Interesting, I'm not sure why that class would be different. Of course, you always have the nuclear option of removing these lines of code. Don't do this in production use cases though, as now you may be susceptible to malicious code injection via the checkpoints you are loading.

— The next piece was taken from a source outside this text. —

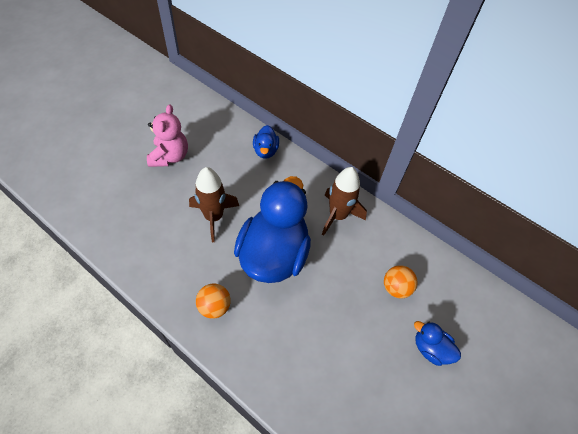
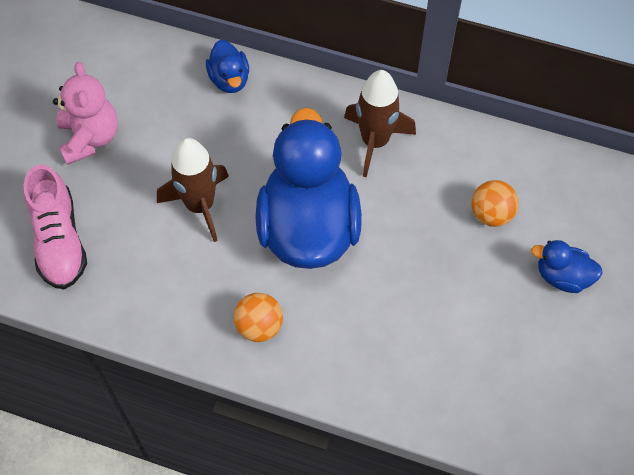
camera: 15 degrees left, 5 degrees up
(121, 208) = (59, 240): none -> pink shoe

gillesoldano commented 1 year ago

Even that does not work because the class torchvision.transforms.functional.InterpolationMode is not added to __SAFE_CLASSES dict, therefore I get a KeyError at line 122 of serial.py. I tried to use VGG instead of resnet and I get a different error, I think a compatibility error between ONNX and pytorch, it says:

Traceback (most recent call last):
  File "/home/install/.pyenv/versions/3.9.9/lib/python3.9/multiprocessing/process.py", line 315, in _bootstrap
    self.run()
  File "/home/install/.pyenv/versions/3.9.9/lib/python3.9/multiprocessing/process.py", line 108, in run
    self._target(*self._args, **self._kwargs)
  File "/home/install/.cache/pypoetry/virtualenvs/fhe4cv-FF0Yzqo4-py3.9/lib/python3.9/site-packages/crypten/mpc/context.py", line 30, in _launch
    return_value = func(*func_args, **func_kwargs)
  File "/mnt/DATI/Documents/ISIN/fhe4cv/./src/cat_and_dog/cnn_classifier/crypten_test.py", line 34, in main
    private_model = crypten.nn.from_pytorch(model, dummy_input)
  File "/home/install/.cache/pypoetry/virtualenvs/fhe4cv-FF0Yzqo4-py3.9/lib/python3.9/site-packages/crypten/nn/onnx_converter.py", line 57, in from_pytorch
    f = _from_pytorch_to_bytes(pytorch_model, dummy_input)
  File "/home/install/.cache/pypoetry/virtualenvs/fhe4cv-FF0Yzqo4-py3.9/lib/python3.9/site-packages/crypten/nn/onnx_converter.py", line 128, in _from_pytorch_to_bytes
    f = _export_pytorch_model(f, pytorch_model, dummy_input)
  File "/home/install/.cache/pypoetry/virtualenvs/fhe4cv-FF0Yzqo4-py3.9/lib/python3.9/site-packages/crypten/nn/onnx_converter.py", line 146, in _export_pytorch_model
    torch.onnx.export(pytorch_model, dummy_input, f, **kwargs)
  File "/home/install/.cache/pypoetry/virtualenvs/fhe4cv-FF0Yzqo4-py3.9/lib/python3.9/site-packages/torch/onnx/utils.py", line 504, in export
    _export(
  File "/home/install/.cache/pypoetry/virtualenvs/fhe4cv-FF0Yzqo4-py3.9/lib/python3.9/site-packages/torch/onnx/utils.py", line 1654, in _export
    raise errors.CheckerError(e)
torch.onnx.errors.CheckerError: Unrecognized attribute: ratio for operator Dropout

I tried downgrading the versions of torch, torchvision and onnx to the lowest required by crypten, however torchvision 0.9.1 is not compatible with torch 1.7.0, therefore I had to install torch 1.8.1, and then I got the same error again.

gillesoldano commented 1 year ago

I was able to use the resnet18 with crypten by training it in the same script, I am still unable to save it and then load it in another script and use it with crypten.